Activity ->
Format every line of the rows below as a Markdown table with the columns "No." and "Line," numbering the lines in order and omitting blank lines and the pictures.

BEGIN

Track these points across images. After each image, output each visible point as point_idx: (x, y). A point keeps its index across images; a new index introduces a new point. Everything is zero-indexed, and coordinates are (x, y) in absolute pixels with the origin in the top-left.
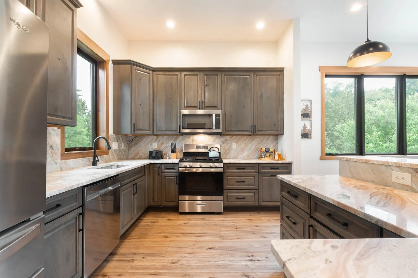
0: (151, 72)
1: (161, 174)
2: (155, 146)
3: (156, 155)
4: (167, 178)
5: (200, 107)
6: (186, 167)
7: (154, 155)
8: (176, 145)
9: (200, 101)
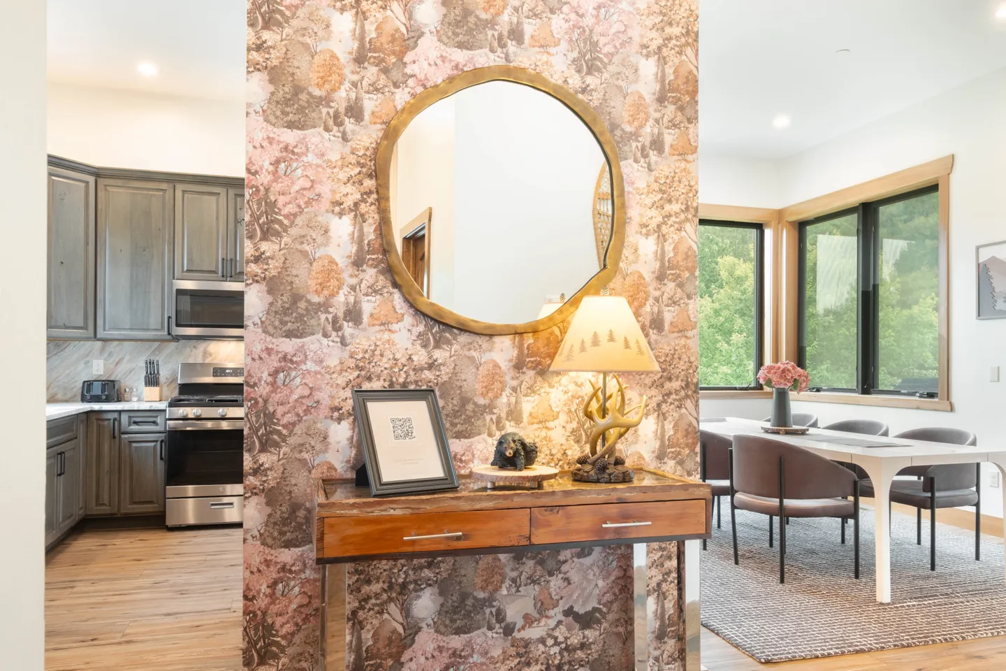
0: (91, 179)
1: (120, 437)
2: (98, 369)
3: (103, 390)
4: (136, 447)
5: (225, 274)
6: (185, 419)
7: (97, 390)
8: (158, 365)
9: (225, 257)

END

Result of this exercise ->
| No. | Line |
|---|---|
| 1 | Track these points across images. After each image, output each visible point as point_idx: (x, y). A point keeps its index across images; a new index introduces a new point. Everything is zero-indexed, and coordinates are (x, y) in absolute pixels with the origin in the top-left. |
| 2 | 0: (151, 72) |
| 3 | 1: (161, 174) |
| 4 | 2: (155, 146) |
| 5 | 3: (156, 155) |
| 6 | 4: (167, 178) |
| 7 | 5: (200, 107) |
| 8 | 6: (186, 167) |
| 9 | 7: (154, 155) |
| 10 | 8: (176, 145) |
| 11 | 9: (200, 101) |
| 12 | 0: (91, 179) |
| 13 | 1: (120, 437) |
| 14 | 2: (98, 369) |
| 15 | 3: (103, 390) |
| 16 | 4: (136, 447) |
| 17 | 5: (225, 274) |
| 18 | 6: (185, 419) |
| 19 | 7: (97, 390) |
| 20 | 8: (158, 365) |
| 21 | 9: (225, 257) |